According to estimates by humanitarian watchdogs, between 100,000 and 250,000 people were arrested or forcibly disappeared before the uprising against Bashar al-Assad begun in 2011. That number had sharply escalated by the end of 2012.
Tens of thousands of people are believed to have been tortured or killed in Syrian jails since the Arab spring began. Sednaya prison, a military facility on the outskirts of Damascus, has long been considered one of the most formidable institutions in Syria.
Serrih was detained in 2006 after forming a youth opposition group and spent five years as a political prisoner before being released in 2011 as the regime cleared jails of opponents to make room for an influx of activists and protesters. He spent his childhood in the Sednaya area before moving to Damascus. After first fleeing to Turkey, he now lives in the Netherlands.
The report says forced disappearance is a major strategy of the Syrian state, designed to control and intimidate people. “Arrest and monetary extortion of the population constitute a great source of funding of the state, and its repressive apparatus specifically,” it says.
The report calls for the international community to pressure supporters of the regime, particularly Russia, into revealing the fate of the disappeared and to allow families to visit those still alive. It also demands that officials reveal where the dead were buried and allow DNA testing of remains so that victims can be returned to their families.
Ahmad is one former prisoner who thought he would never see his family again. He was detained in nine different prisons in three years and his family paid $30,000 in bribes to get him out.

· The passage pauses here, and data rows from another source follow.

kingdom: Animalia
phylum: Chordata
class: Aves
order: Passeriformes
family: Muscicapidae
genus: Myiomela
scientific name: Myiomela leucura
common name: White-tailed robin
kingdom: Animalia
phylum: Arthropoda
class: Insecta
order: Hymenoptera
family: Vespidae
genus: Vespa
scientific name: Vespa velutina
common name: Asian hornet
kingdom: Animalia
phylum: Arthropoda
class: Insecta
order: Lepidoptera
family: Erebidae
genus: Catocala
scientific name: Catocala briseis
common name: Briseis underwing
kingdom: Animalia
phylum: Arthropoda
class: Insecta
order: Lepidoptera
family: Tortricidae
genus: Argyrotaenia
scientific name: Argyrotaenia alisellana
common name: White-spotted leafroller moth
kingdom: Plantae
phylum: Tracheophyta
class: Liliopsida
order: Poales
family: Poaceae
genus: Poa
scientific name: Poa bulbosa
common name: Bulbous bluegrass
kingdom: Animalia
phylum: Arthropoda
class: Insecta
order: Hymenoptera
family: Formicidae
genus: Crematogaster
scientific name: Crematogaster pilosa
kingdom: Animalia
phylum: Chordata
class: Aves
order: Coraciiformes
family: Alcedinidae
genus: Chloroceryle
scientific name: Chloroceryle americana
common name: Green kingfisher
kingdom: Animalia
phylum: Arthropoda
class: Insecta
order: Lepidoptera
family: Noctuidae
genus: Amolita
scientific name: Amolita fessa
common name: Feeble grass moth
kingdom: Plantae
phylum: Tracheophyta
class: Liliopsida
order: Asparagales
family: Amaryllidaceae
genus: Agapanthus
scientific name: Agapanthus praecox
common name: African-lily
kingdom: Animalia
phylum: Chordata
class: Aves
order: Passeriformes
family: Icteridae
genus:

“Like many families, mine kept paying $1,000 here and $1,000 there, hoping they were giving it to a person who could get them information,” he said. “Eventually they paid a large sum to a lawyer who told them that some of it will go to a judge and some to the security forces.”
Abdullah was 19 and planning to desert the army, where he was serving his compulsory military service, when he was stopped at a checkpoint in October 2012. He was taken to prison, tortured and interrogated.
“Every day, four or five people would die and be taken out of the cell,” he said. “They mostly starved to death. Guards would enter the cell and carry out summary beatings, leaving the prisoners in a state of mental terror.”
In court he was convicted of stealing weapons and terrorism charges, and sentenced to 15 years in Sednaya. Food was given to prisoners sometimes, he said, but not if guards were in a bad mood. Talking and reading was forbidden, and torture was meted out to prisoners who were Sunnis but not those from Assad’s Alawite sect.
“My parents hired a lawyer to cut my sentence to six years,” Abdullah said. “The lawyer paid $10,000 dollars in bribes. Me and my three brothers are still working to pay off the debt.”
Many families have spent thousands of dollars trying to obtain news of their loved ones but received nothing in return.
Nadia, a Syrian refugee in Lebanon, said she last saw her husband when he travelled to Damascus in December 2012 to renew identity papers. “He was in a car with his father and seven others,” she said. “The last thing we heard was that they had reached Homs. All nine disappeared.”
In 2016 a neighbour told Nadia that a nephew in the military could help release her husband and father-in-law in exchange for cash. To raise the money, she sold land and a house in Syria, borrowed money from relatives and even sold her jewellery.
“We paid $5,000,” said Nadia. “Later, we were told that their release was imminent but that another $5,000 was needed. After the payment was made through a western Union transfer, they disappeared. It was a scam.
“It felt like it was so close and all in my hands, and when it didn’t happen, I broke down.”